## Task prompt:
Wherever the string "newspapers" shows up in the records below, return that line.

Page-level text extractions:
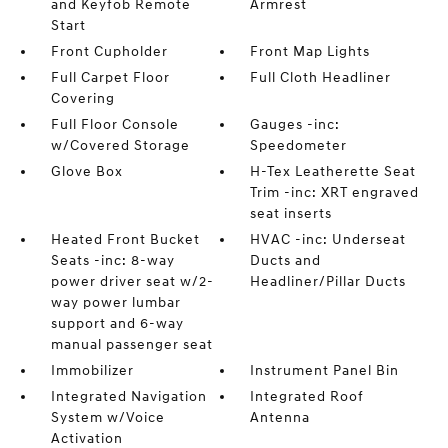
and Keyfob Remote
Armrest
Start
Front Cupholder
Front Map Lights
Full Carpet Floor
Full Cloth Headliner
Covering
Full Floor Console
Gauges -inc:
w/Covered Storage
Speedometer
Glove Box
H-Tex Leatherette Seat
Trim -inc: XRT engraved
seat inserts
Heated Front Bucket
HVAC -inc: Underseat
Seats -inc: 8-way
Ducts and
power driver seat w/2-
Headliner/Pillar Ducts
way power lumbar
support and 6-way
manual passenger seat
Immobilizer
Instrument Panel Bin
Integrated Navigation
Integrated Roof
System w/Voice
Antenna
Activation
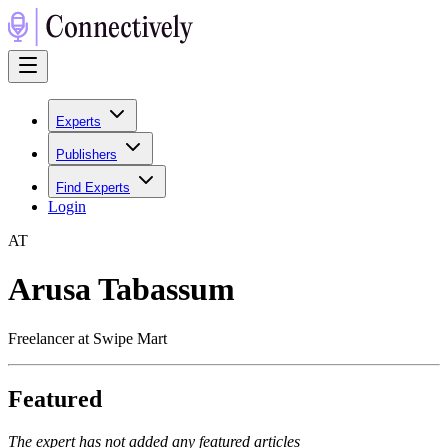
Experts
Publishers
Find Experts
Login
A
T
Arusa Tabassum
Freelancer at Swipe Mart
Featured
The expert has not added any featured articles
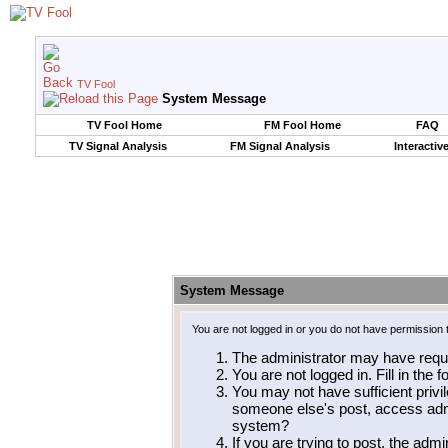
TV Fool
System Message
TV Fool Home
FM Fool Home
FAQ
TV Signal Analysis
FM Signal Analysis
Interactiv
System Message
You are not logged in or you do not have permission 
The administrator may have requ
You are not logged in. Fill in the 
You may not have sufficient privil
someone else's post, access admi
system?
If you are trying to post, the adm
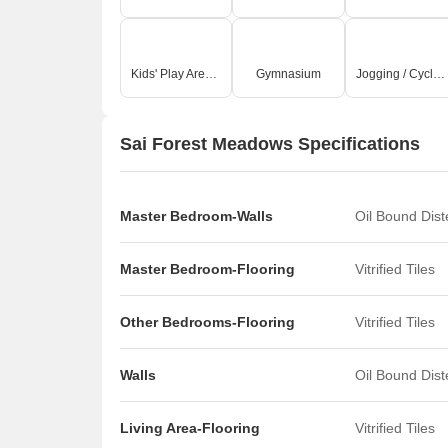
Kids' Play Areas / Sand Pits
Gymnasium
Jogging / Cycle Track
Sai Forest Meadows Specifications
Master Bedroom-Walls
Oil Bound Dis
Master Bedroom-Flooring
Vitrified Tiles
Other Bedrooms-Flooring
Vitrified Tiles
Walls
Oil Bound Dis
Living Area-Flooring
Vitrified Tiles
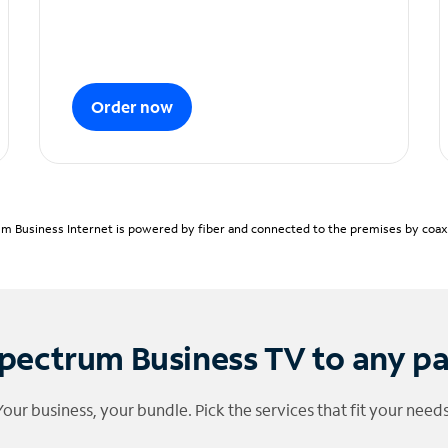
Order now
m Business Internet is powered by fiber and connected to the premises by coaxia
pectrum Business TV to any p
Your business, your bundle. Pick the services that fit your needs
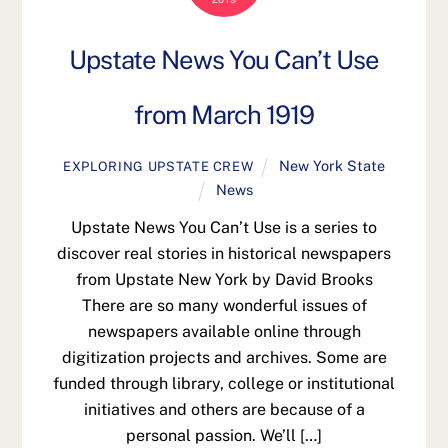
Upstate News You Can’t Use
from March 1919
New York State
EXPLORING UPSTATE CREW
News
Upstate News You Can’t Use is a series to
discover real stories in historical newspapers
from Upstate New York by David Brooks
There are so many wonderful issues of
newspapers available online through
digitization projects and archives. Some are
funded through library, college or institutional
initiatives and others are because of a
personal passion. We’ll […]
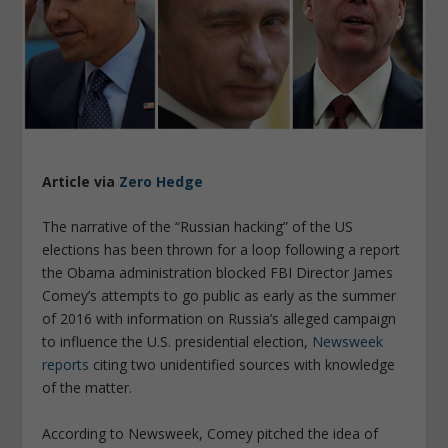
Article via
Zero Hedge
The narrative of the “Russian hacking” of the US
elections has been thrown for a loop following a report
the Obama administration blocked FBI Director James
Comey’s attempts to go public as early as the summer
of 2016 with information on Russia’s alleged campaign
to influence the U.S. presidential election,
Newsweek
reports
citing two unidentified sources with knowledge
of the matter.
According to Newsweek, Comey pitched the idea of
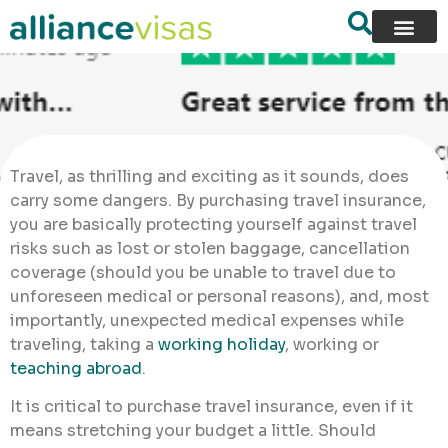
Travel, as thrilling and exciting as it sounds, does
carry some dangers. By purchasing travel insurance,
you are basically protecting yourself against travel
risks such as lost or stolen baggage, cancellation
coverage (should you be unable to travel due to
unforeseen medical or personal reasons), and, most
importantly, unexpected medical expenses while
traveling, taking a
working holiday
, working or
teaching abroad
.
It is critical to purchase travel insurance, even if it
means stretching your budget a little. Should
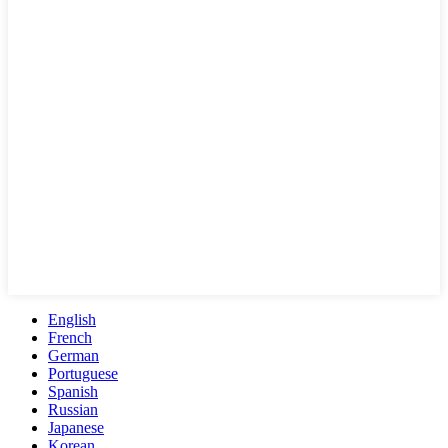
English
French
German
Portuguese
Spanish
Russian
Japanese
Korean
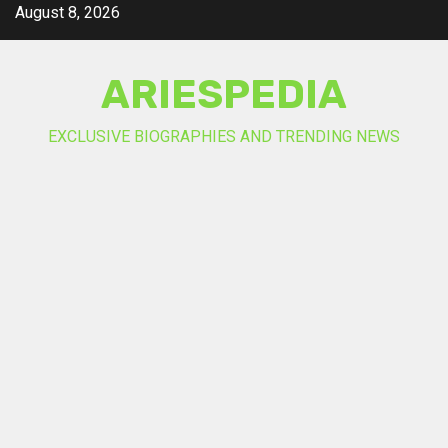
Skip
August 8, 2026
to
content
ARIESPEDIA
EXCLUSIVE BIOGRAPHIES AND TRENDING NEWS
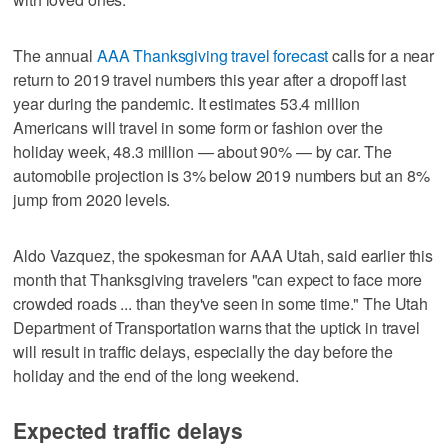
The annual
AAA Thanksgiving travel forecast
calls for a near
return to 2019 travel numbers this year after a dropoff last
year during the pandemic. It estimates 53.4 million
Americans will travel in some form or fashion over the
holiday week, 48.3 million — about 90% — by car. The
automobile projection is 3% below 2019 numbers but an 8%
jump from 2020 levels.
Aldo Vazquez, the spokesman for AAA Utah, said earlier this
month that Thanksgiving travelers "can expect to face more
crowded roads ... than they've seen in some time." The Utah
Department of Transportation warns that the uptick in travel
will result in traffic delays, especially the day before the
holiday and the end of the long weekend.
Expected traffic delays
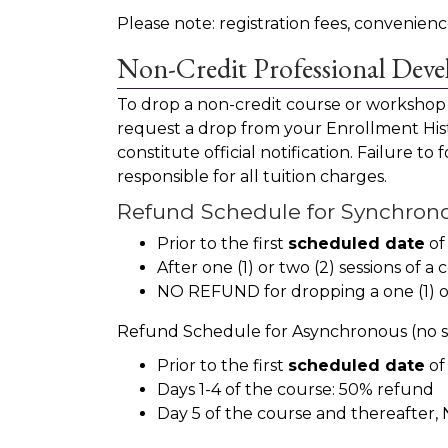
Please note: registration fees, conveni
Non-Credit Professional Dev
To drop a non-credit course or workshop
request a drop from your Enrollment Histo
constitute official notification. Failure t
responsible for all tuition charges.
Refund Schedule for Synchronou
Prior to the first
scheduled date
of
After one (1) or two (2) sessions o
NO REFUND for dropping a one (1) or 
Refund Schedule for Asynchronous (no se
Prior to the first
scheduled date
of
Days 1-4 of the course: 50% refund
Day 5 of the course and thereafte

## Task output:
discover real stories in historical newspapers
newspapers available online through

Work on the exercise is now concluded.